EXERCISE INSTRUCTIONS - Count the lines below that include "Mayor". Only the number should be given.

(Transcribed page contents)
- - - -

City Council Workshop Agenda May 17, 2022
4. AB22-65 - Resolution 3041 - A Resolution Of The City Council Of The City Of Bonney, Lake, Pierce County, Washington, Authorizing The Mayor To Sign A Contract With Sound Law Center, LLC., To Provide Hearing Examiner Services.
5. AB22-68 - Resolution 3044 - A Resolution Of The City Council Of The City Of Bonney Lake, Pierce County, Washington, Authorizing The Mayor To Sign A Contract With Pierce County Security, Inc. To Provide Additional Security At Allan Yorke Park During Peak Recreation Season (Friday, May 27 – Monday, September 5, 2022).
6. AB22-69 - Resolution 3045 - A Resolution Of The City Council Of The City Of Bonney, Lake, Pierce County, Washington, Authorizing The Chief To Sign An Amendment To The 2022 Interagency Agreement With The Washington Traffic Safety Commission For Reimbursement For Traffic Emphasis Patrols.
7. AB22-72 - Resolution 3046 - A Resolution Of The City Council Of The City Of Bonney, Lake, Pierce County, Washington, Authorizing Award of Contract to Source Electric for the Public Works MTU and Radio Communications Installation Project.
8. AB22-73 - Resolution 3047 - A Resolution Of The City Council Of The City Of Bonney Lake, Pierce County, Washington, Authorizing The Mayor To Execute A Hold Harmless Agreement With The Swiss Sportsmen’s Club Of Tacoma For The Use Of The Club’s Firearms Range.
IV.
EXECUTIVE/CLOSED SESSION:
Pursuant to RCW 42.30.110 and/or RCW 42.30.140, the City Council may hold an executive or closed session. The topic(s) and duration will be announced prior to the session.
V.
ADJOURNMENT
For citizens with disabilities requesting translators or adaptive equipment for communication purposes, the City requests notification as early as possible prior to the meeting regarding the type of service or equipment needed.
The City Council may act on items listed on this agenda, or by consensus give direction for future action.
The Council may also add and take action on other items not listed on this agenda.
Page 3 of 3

- - - -

WRITTEN SOLUTION - 3